## EXERCISE TEXT
····················

= Gary Beckman =

Hittitologist (born 1948)

Gary Michael Beckman (born 1948) is a noted Hittitologist and Professor of Hittite and Mesopotamian Studies at the University of Michigan. He has written several books on the Hittites: his publication Hittite Diplomatic Texts and Hittite Myths were both republished twice—in 1991 and 1999 respectively. As a Hittitologist, Professor Gary Beckman also wrote an article on Hittite Chronology in Akkadica 119-120 (2000) while he served as an editor of the 2003 book Hittite Studies in Honor of Harry A. Hoffner, Jr: On the Occasion of His 65th Birthday. Beckman also composed a book review of Trevor Bryce's influential book, The Kingdom of the Hittites in the Bryn Mawr Classical Review.

Dr. Beckman participated as an academic advisor for the 2003 Tolga Örnek film "Hititler" (or "Hittites" in English) which discussed the history and culture of the Hittites. In 2008, Professor Beckman reviewed a book concerning "regime change" and their impact upon local societies in the Middle East from ancient times to the modern era. He observed that cultural and administrative changes did not typically happen until approximately two generations (or 50 years) had passed from the overthrow of the previous ruling regime.

····················

## SUPPLIED MATERIAL
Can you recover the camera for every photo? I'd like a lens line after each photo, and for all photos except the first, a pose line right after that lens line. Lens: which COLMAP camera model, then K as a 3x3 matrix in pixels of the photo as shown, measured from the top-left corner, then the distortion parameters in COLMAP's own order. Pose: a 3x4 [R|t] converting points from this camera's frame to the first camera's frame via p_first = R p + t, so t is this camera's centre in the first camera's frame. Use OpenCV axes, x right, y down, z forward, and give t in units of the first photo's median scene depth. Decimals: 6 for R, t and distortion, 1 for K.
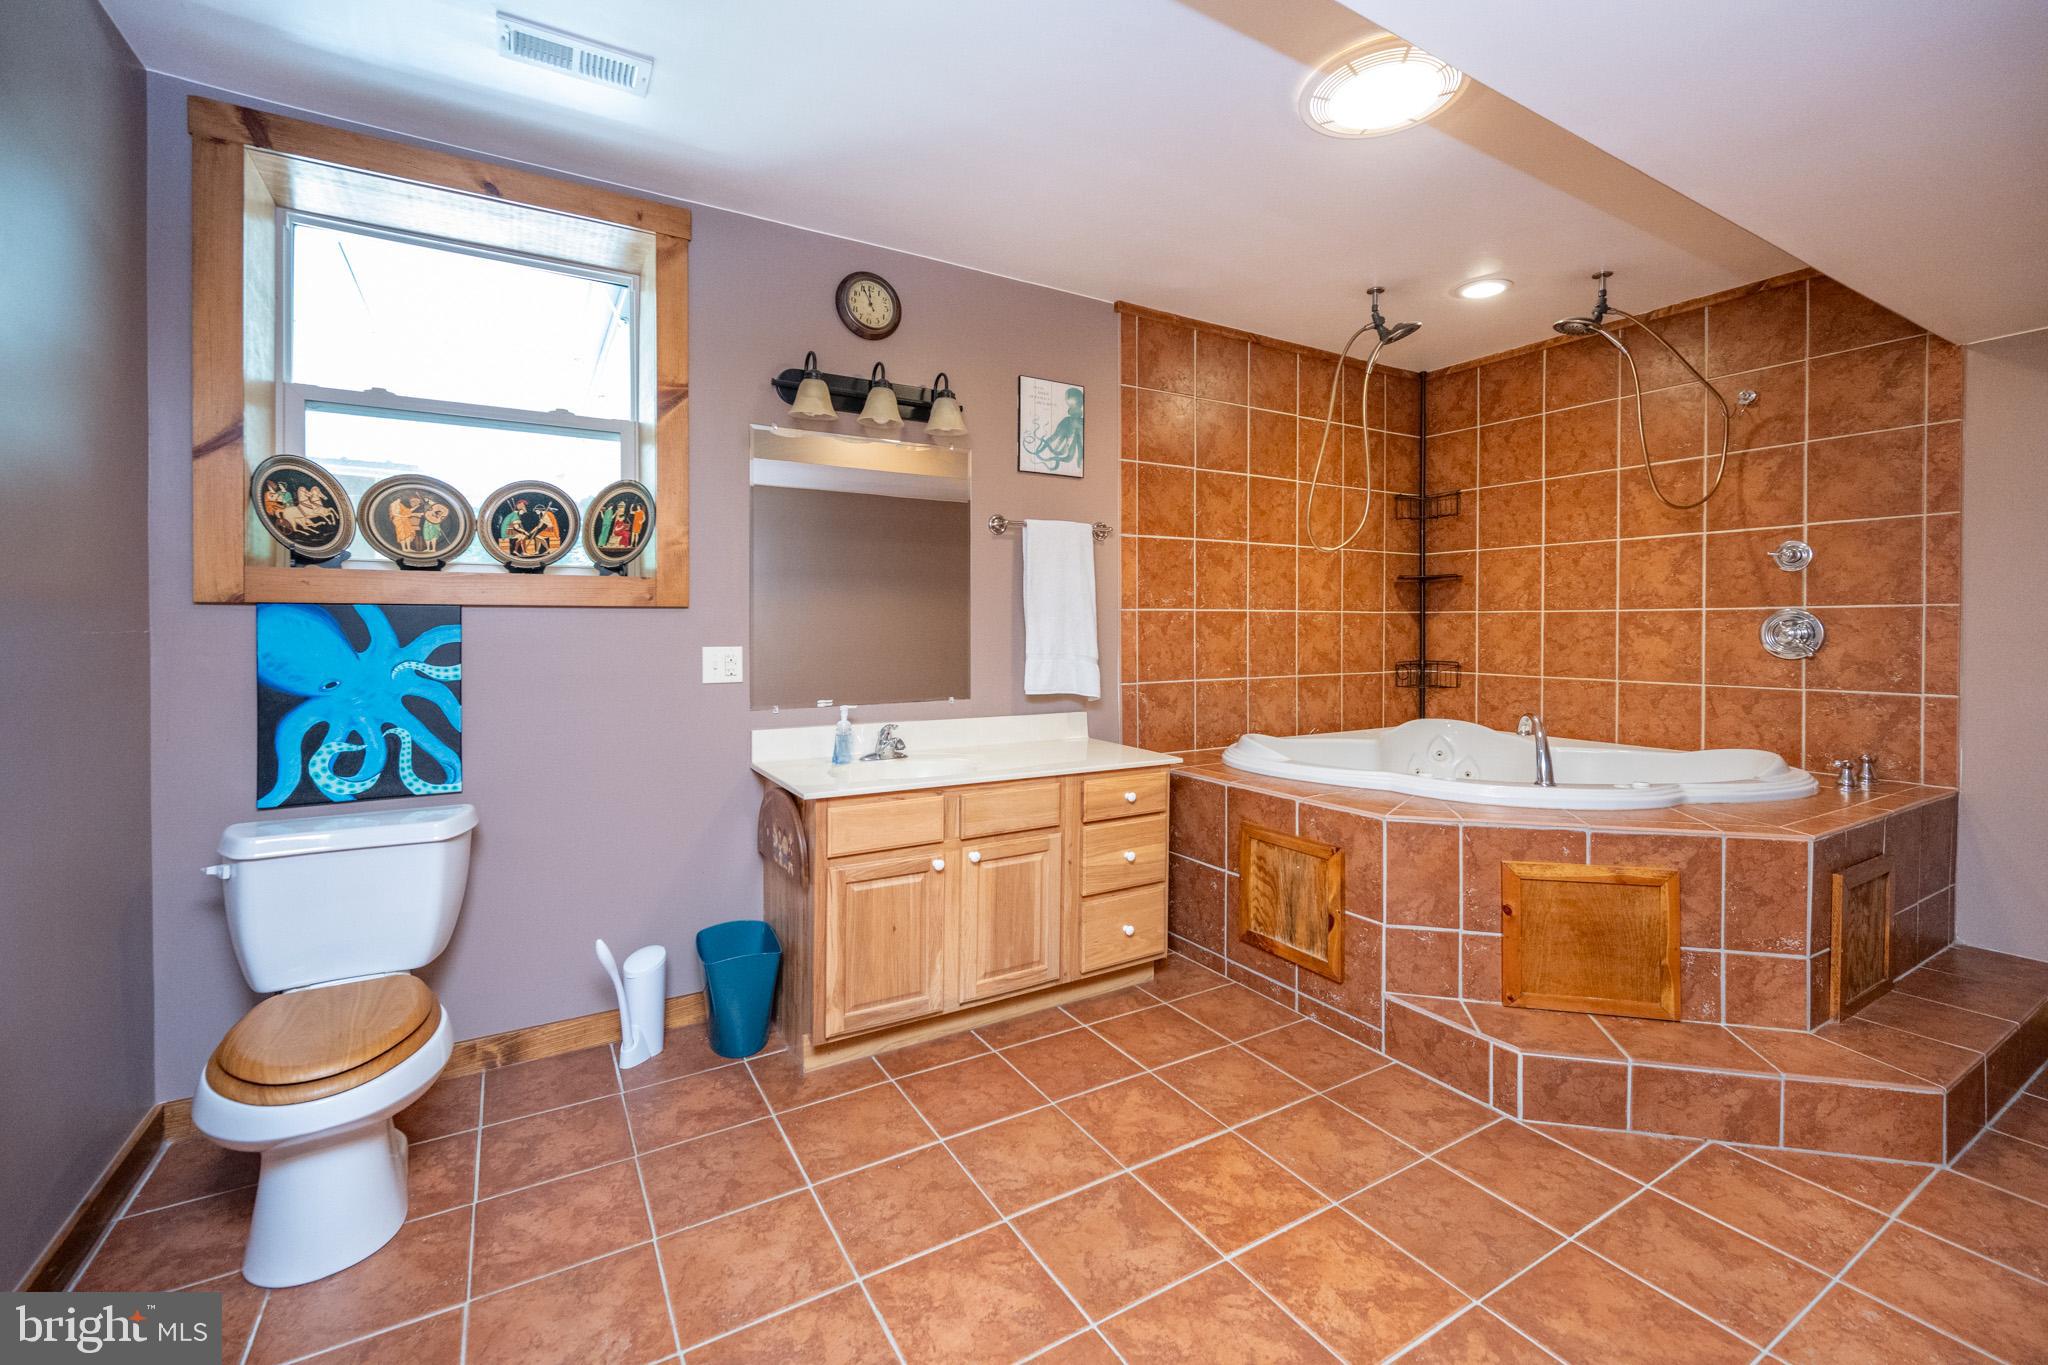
lens RADIAL K [[838.6, 0, 1023.1], [0, 838.6, 636.8], [0, 0, 1]] dist [-0.001299, -0.000669]
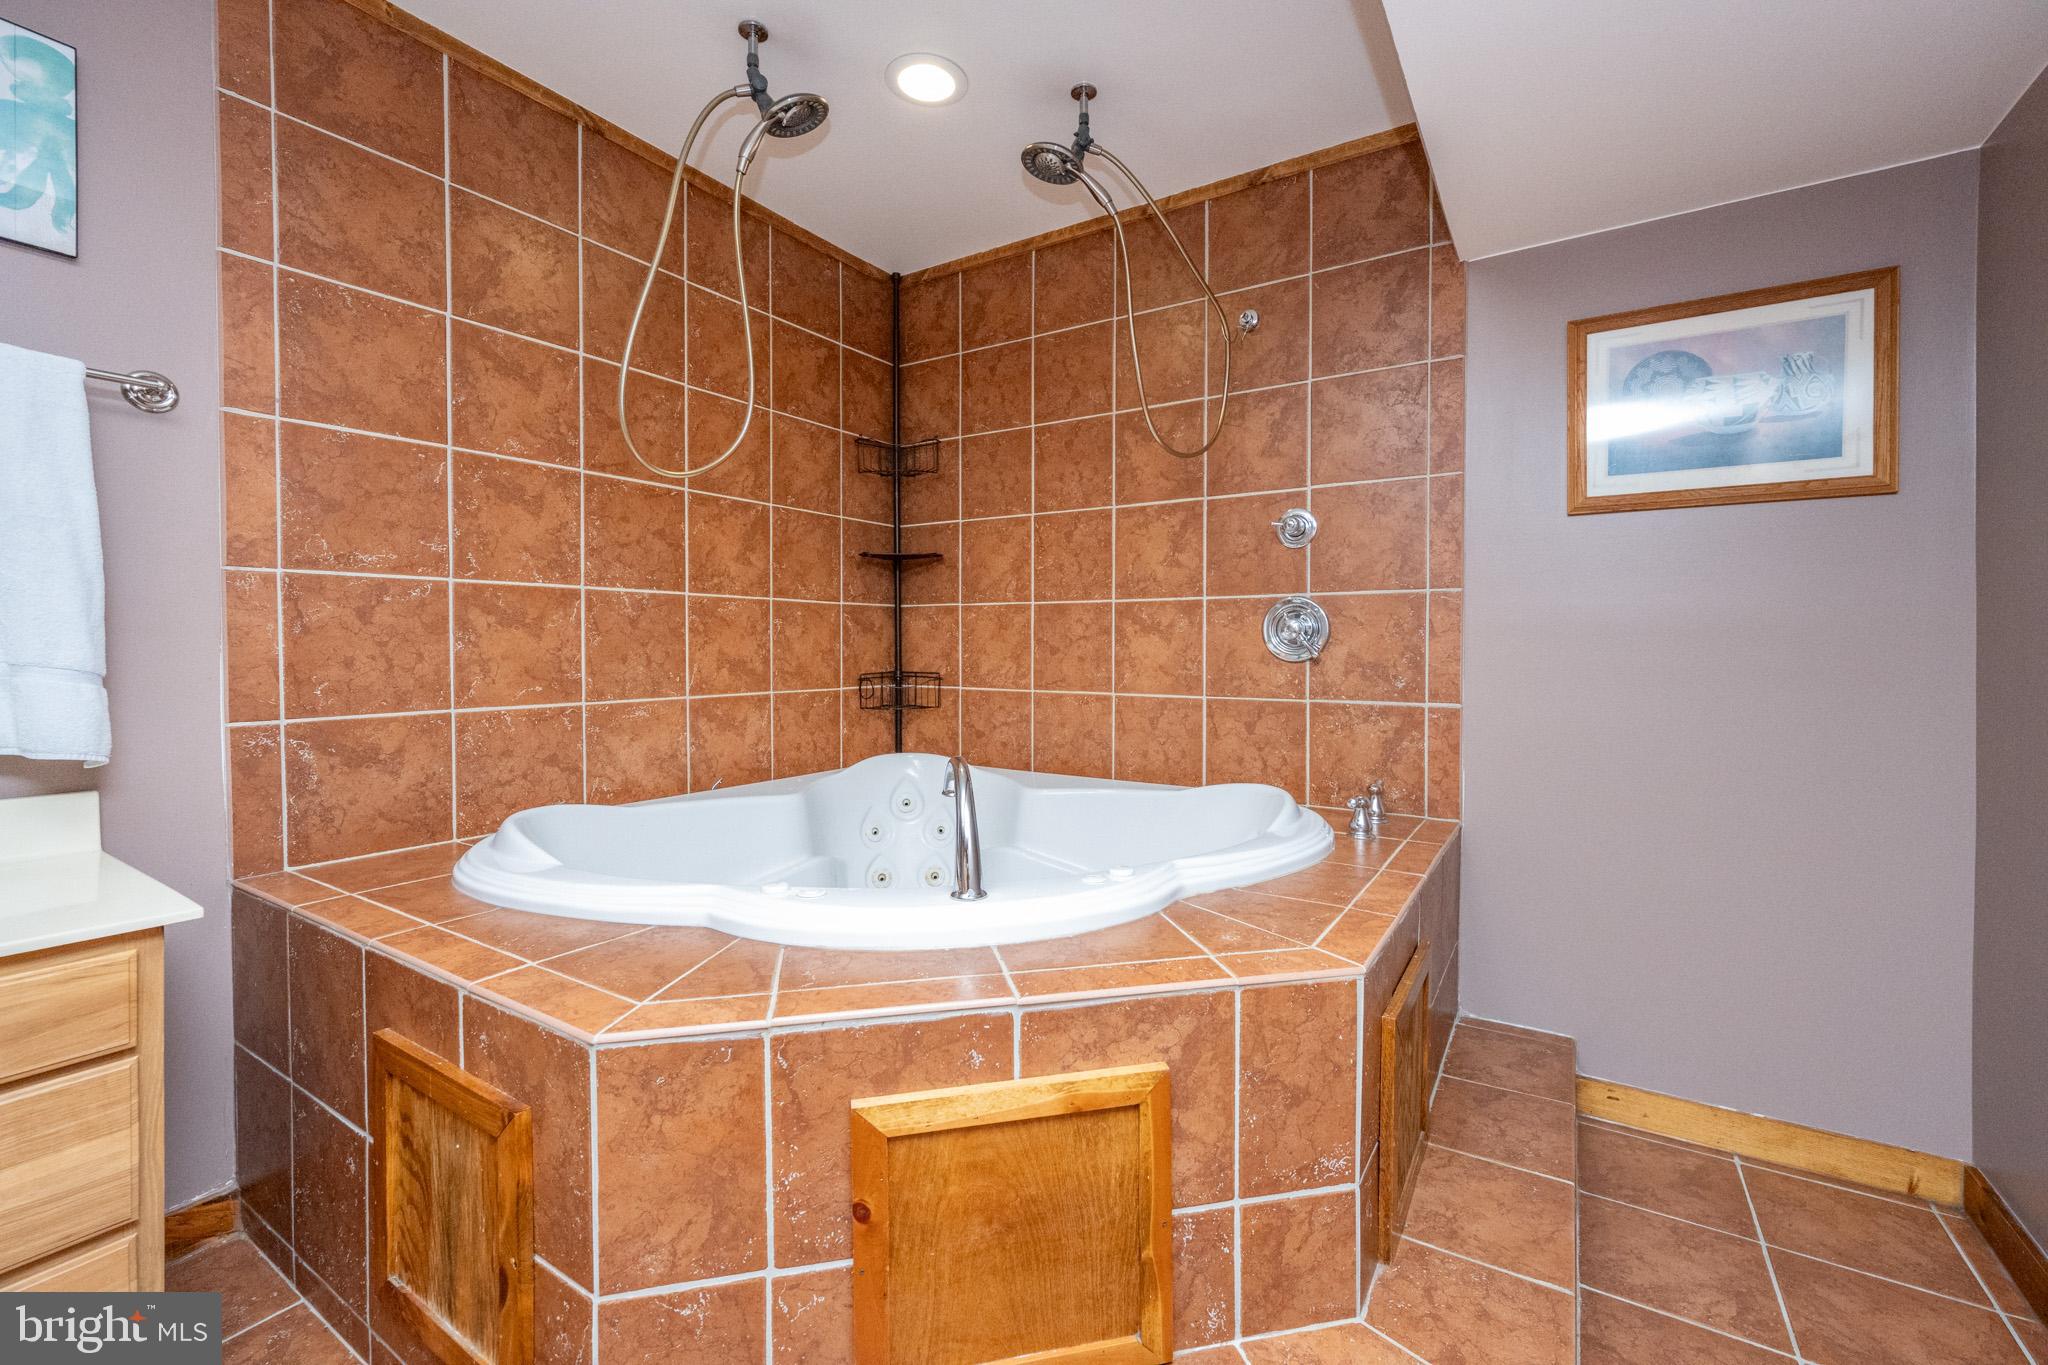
lens RADIAL K [[833.8, 0, 1019.6], [0, 833.8, 653.5], [0, 0, 1]] dist [-0.000118, -0.000110]
pose [[0.893456, -0.000797, 0.449149, 0.348786], [0.002236, 0.999994, -0.002672, 0.021104], [-0.449144, 0.003391, 0.893453, 0.431628]]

····················

## ABOUT THIS TASK
Return the whole text about Gary Beckman again, word for word.

## RESPONSE TO THE EXERCISE
= Gary Beckman =

Hittitologist (born 1948)

Gary Michael Beckman (born 1948) is a noted Hittitologist and Professor of Hittite and Mesopotamian Studies at the University of Michigan. He has written several books on the Hittites: his publication Hittite Diplomatic Texts and Hittite Myths were both republished twice—in 1991 and 1999 respectively. As a Hittitologist, Professor Gary Beckman also wrote an article on Hittite Chronology in Akkadica 119-120 (2000) while he served as an editor of the 2003 book Hittite Studies in Honor of Harry A. Hoffner, Jr: On the Occasion of His 65th Birthday. Beckman also composed a book review of Trevor Bryce's influential book, The Kingdom of the Hittites in the Bryn Mawr Classical Review.

Dr. Beckman participated as an academic advisor for the 2003 Tolga Örnek film "Hititler" (or "Hittites" in English) which discussed the history and culture of the Hittites. In 2008, Professor Beckman reviewed a book concerning "regime change" and their impact upon local societies in the Middle East from ancient times to the modern era. He observed that cultural and administrative changes did not typically happen until approximately two generations (or 50 years) had passed from the overthrow of the previous ruling regime.